The third piece for review is “Christian Principles and Social Critique in Lois Lowry’s Giver Series” by Anna Ramirez, Ph.D. from Neumann University. I read this book at the same time my sons read it for their English class. I was somewhat delighted and amazed. The depth and insight of the book left me glad for a new look at literature and the politics of choice. To begin, the Giver is about the future where there is no suffering, hunger, unemployment, prejudice, not loneliness, but also no love, individual choice, diversity, color, nor music. “All the children in this society look forward to the Ceremony of Twelve when the formally receive their career assignments from the Elders. The young protagonist Jonas finds he has been selected to be the next Receiver of Memories to advise the community leaders, but he is disturbed upon opening the list of rules in his work folder: He must go directly to the house of the current Receiver after school each day and may not speak about his training to anyone else.” He is allowed to lie. He wondered if all his classmates received the same message. He would ask his Father but would he lie. When Jonas meets the Giver, he is impressed by the number of books in the Old Man’s rooms. After he is introduced to many different memories, he realizes that it is better to gain knowledge and wisdom than to live in his previous state of thoughtless conformity. The next part of the story deals with the complications of memories, how they are stored, dealt with and with ‘bearing the knowledge alone’. The Giver and its sequel have focused not only on the presence of disturbing scenes such as the infant’s death that so horrified Jonas, but also on the fear of young minds being influenced to resist authority figures. Lois Lowry’s young adult novels have much to tell us in the global village of the twenty-first century, provoking serious thought as we take the responsibility of voting for those in leadership positions. They that have ears, let them hear.”

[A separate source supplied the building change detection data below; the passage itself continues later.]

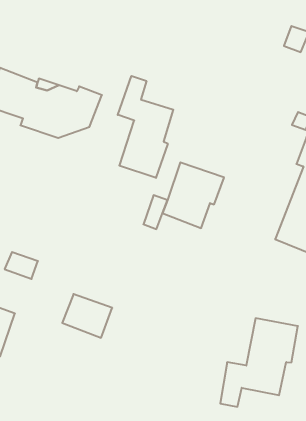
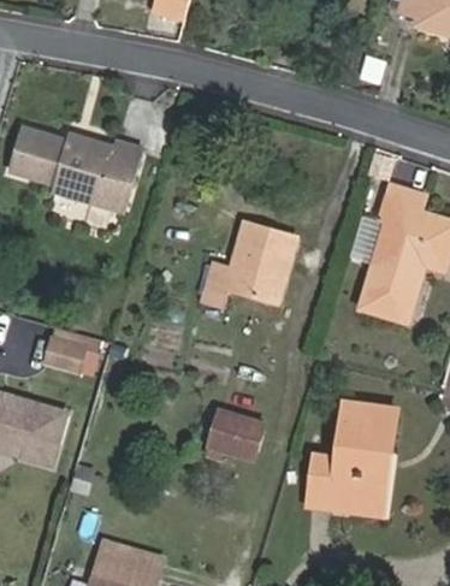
building: [118,76,173,178] -> none
building: [62,294,112,338] -> [206,412,264,461]
building: none -> [330,451,390,514]

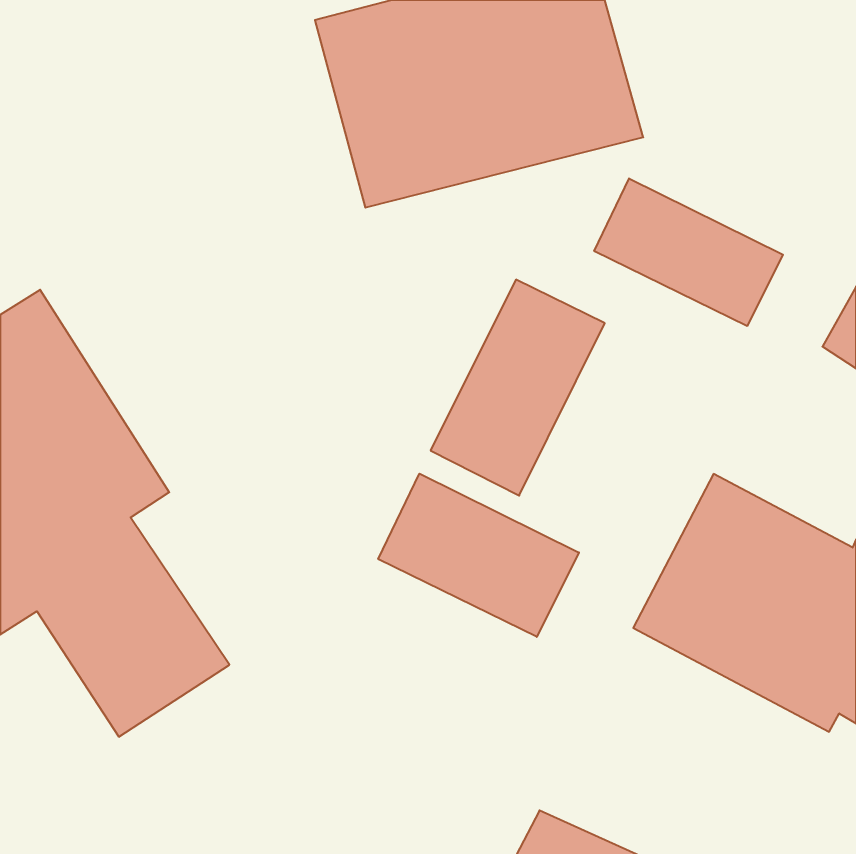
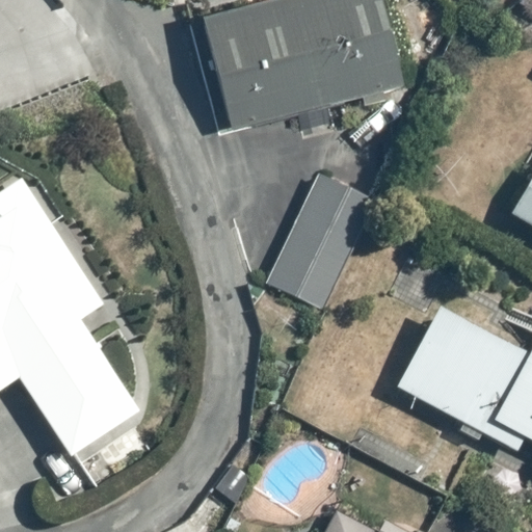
building: [594,178,783,326] -> none
building: [378,474,579,637] -> none

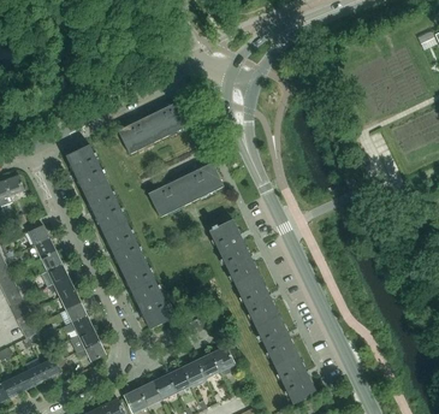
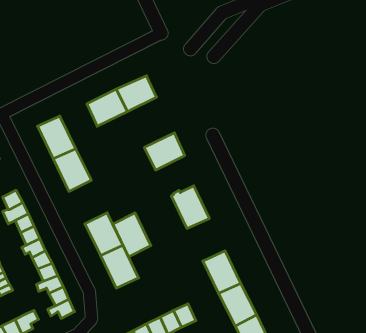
building: [147,178,191,218] -> none
building: [99,213,140,260] -> [113,213,151,257]
building: [225,254,266,300] -> none

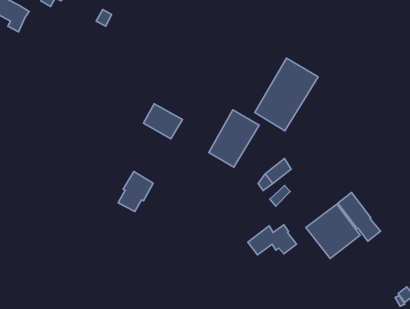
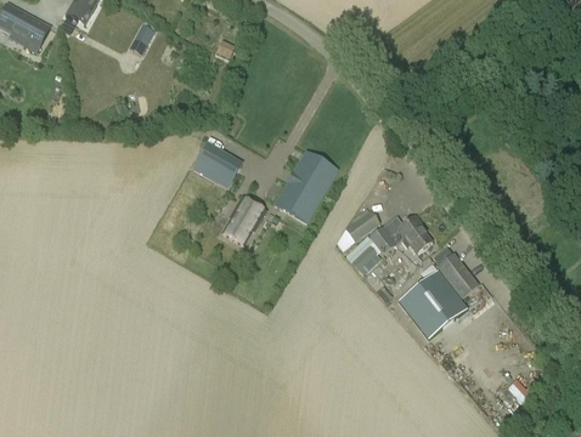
building: [255,58,318,131] -> none
building: [118,172,153,212] -> [222,195,266,245]
building: [248,225,296,255] -> [371,216,431,254]

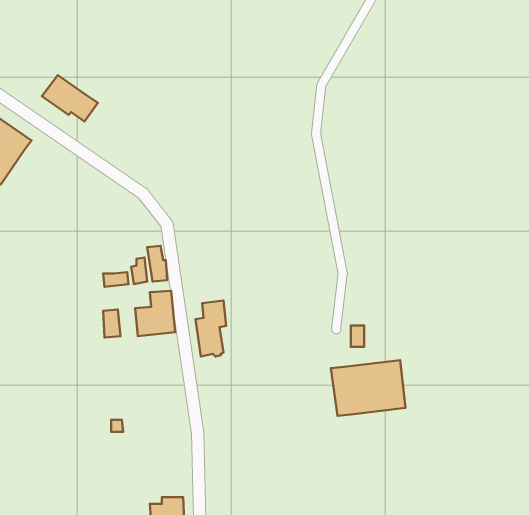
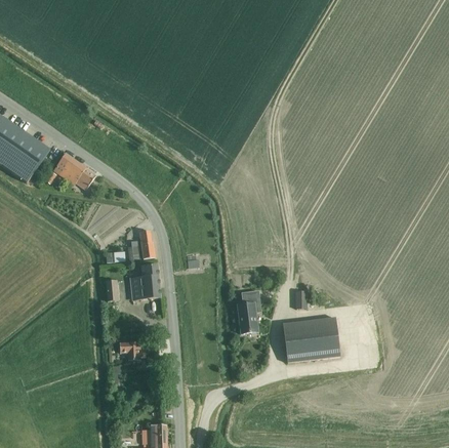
building: [42,75,98,122] -> [52,153,95,189]
building: [196,301,226,356] -> [236,290,259,333]
building: none -> [119,340,146,359]

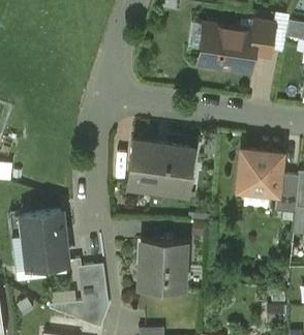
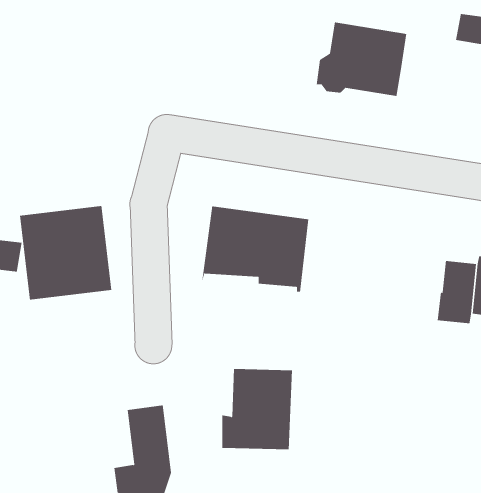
building: [251,23,273,57] -> none
building: [237,150,280,194] -> none
building: [8,212,66,271] -> [19,206,112,300]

The fourth piece for review is “The Radical Example of Dorothy Day as a Living Response to Matthew’s “Rich Young Man” by Robert P. Russo from Lourdes University. Dorothy Day’s life and her journey towards God, fascinates some members of society, while many others simply turn away. Perhaps this is because of her sinful nature before her conversion to Catholicism, or the fact that once she saw the light of Christ she lived in a state or the fact that once she saw the light of Christ, she lived in a state of true otherness, placing the welfare of the poor over and above her own needs as a radical response to Jesus’ instructions in Matthew’s “Rich Young Man”. Day lived in the awareness of others over the self for nearly the last fifty years of her life. Day intimately understood the deeper meaning behind Jesus’ exchange with the “Rich Young Man” Her life was not one of storing up earthly treasures, but the equitable distribution of such, in a Christ-centered community of oneness. In other words, her awareness of the other led Day to take radical action for their benefit, but not necessarily for herself.

The above are just four examples of some wonderfully inspirational pieces concerning the life of politics, protest and social justice. It is a book that needs to be read by all in the midst of politics that is far from being one that ‘looks at the other’, reaches out to the immigrant and the marginalized and seeks their success and justice for all. If we could reach for the equitable distribution of wealth to those who need it to make their lives better, let’s start today!